Selbstverständlich schweinisch

von Matthias Schmidt

Leipzig, 15. Februar 2009. "Träumen Androiden von elektrischen Schafen?" heißt der Science-Fiction-Roman von Philip K. Dick, der Ridley Scott als Grundlage für seinen Film "Blade Runner" diente. In der Leipziger Skala wird die Geschichte von den sich gegen ihre Schöpfer wendenden Replikanten und ihren Jägern, den Blade Runnern, unter dem Titel "Maschinenwinter" mitinszeniert. Diemar Daths Streitschrift mit einer Portion Handlung aufzufüllen, ist durchaus sinnvoll; deren Quelle ungenannt zu lassen, gilt außerhalb der Skala als unüblich, wenn nicht gar als unrecht. Jüngst war es umgekehrt, da stand auf einem Abend Cormac McCarthy ("Straße") drauf und war dann gar nicht drin. Sei's drum, eine Inszenierung ist vorzustellen, die ohne den "Blade Runner"-Stoff kaum lebensfähig wäre, die mit ihm aber zum Ereignis wird.

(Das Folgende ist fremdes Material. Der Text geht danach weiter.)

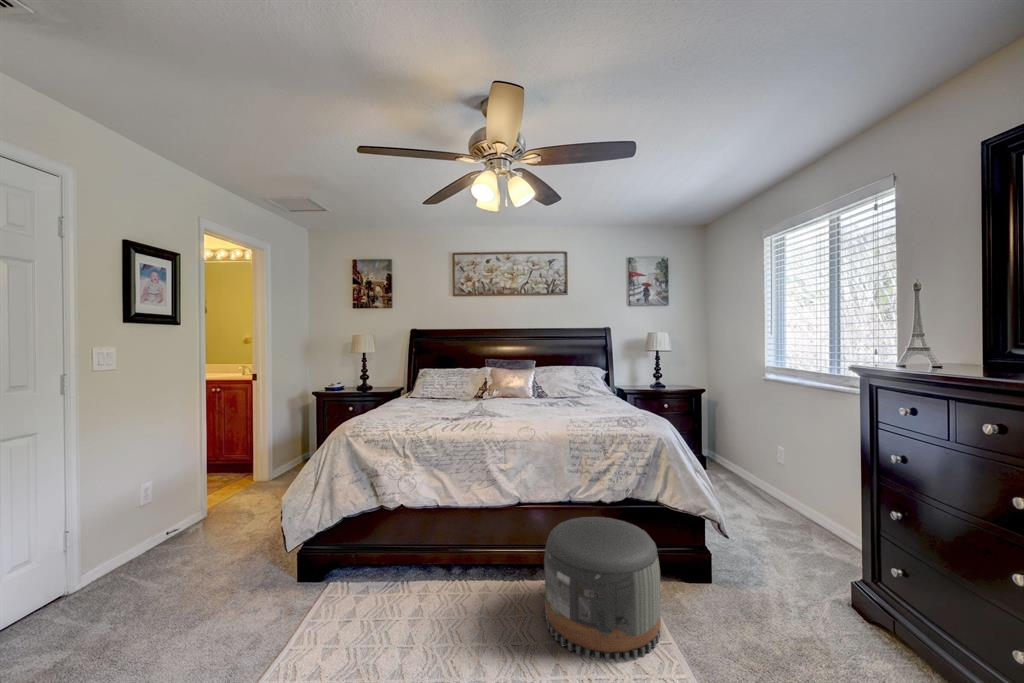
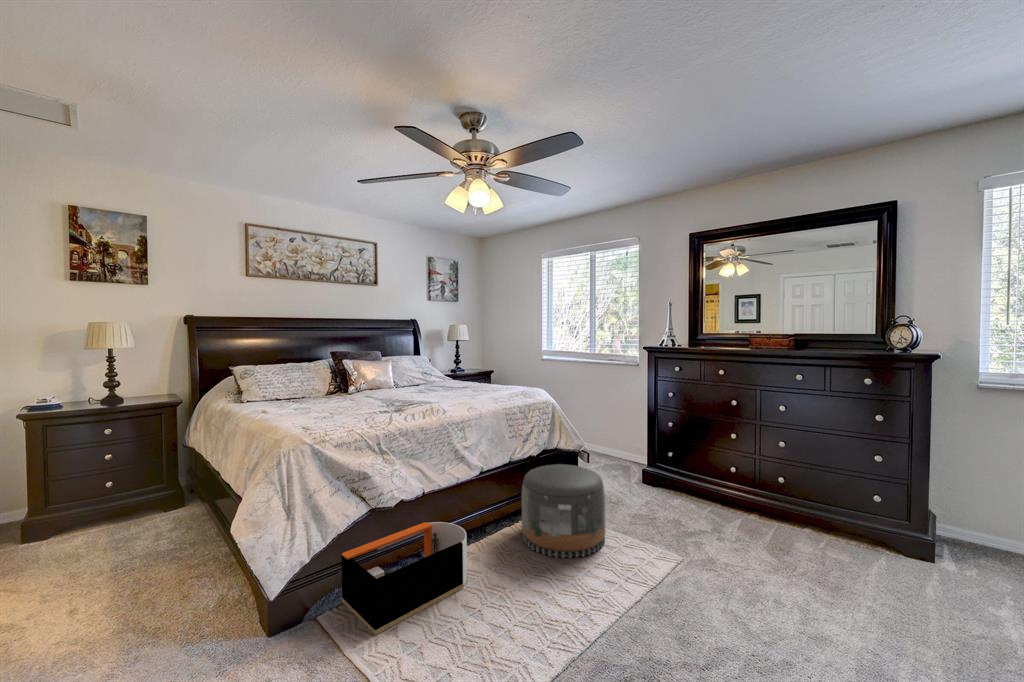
storage bin: none [331,537,461,621] -> present [341,522,467,635]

Dietmar Daths Essay "Maschinenwinter" ist ein schier unerschöpfliches Thesenpapier, dem viele den Status eines neuen "Kapitals" einräumen und andere provokanten Intellektualismus unterstellen. Ein Pamphlet über die Un-Moral des profitorientierten und menschenfeindlichen Imperialismus. Die Maschinen, geschaffen von Menschen, um Menschen zu helfen, sorgen nun dafür, dass Menschen durch Maschinen ersetzt und damit überflüssig werden. Unsere Gesellschaft, so Dath, sei "selbstverständlich widerlich, schweinisch und obszön", vor allem sei sie "nicht vernünftig" und "kann deshalb nicht funktionieren".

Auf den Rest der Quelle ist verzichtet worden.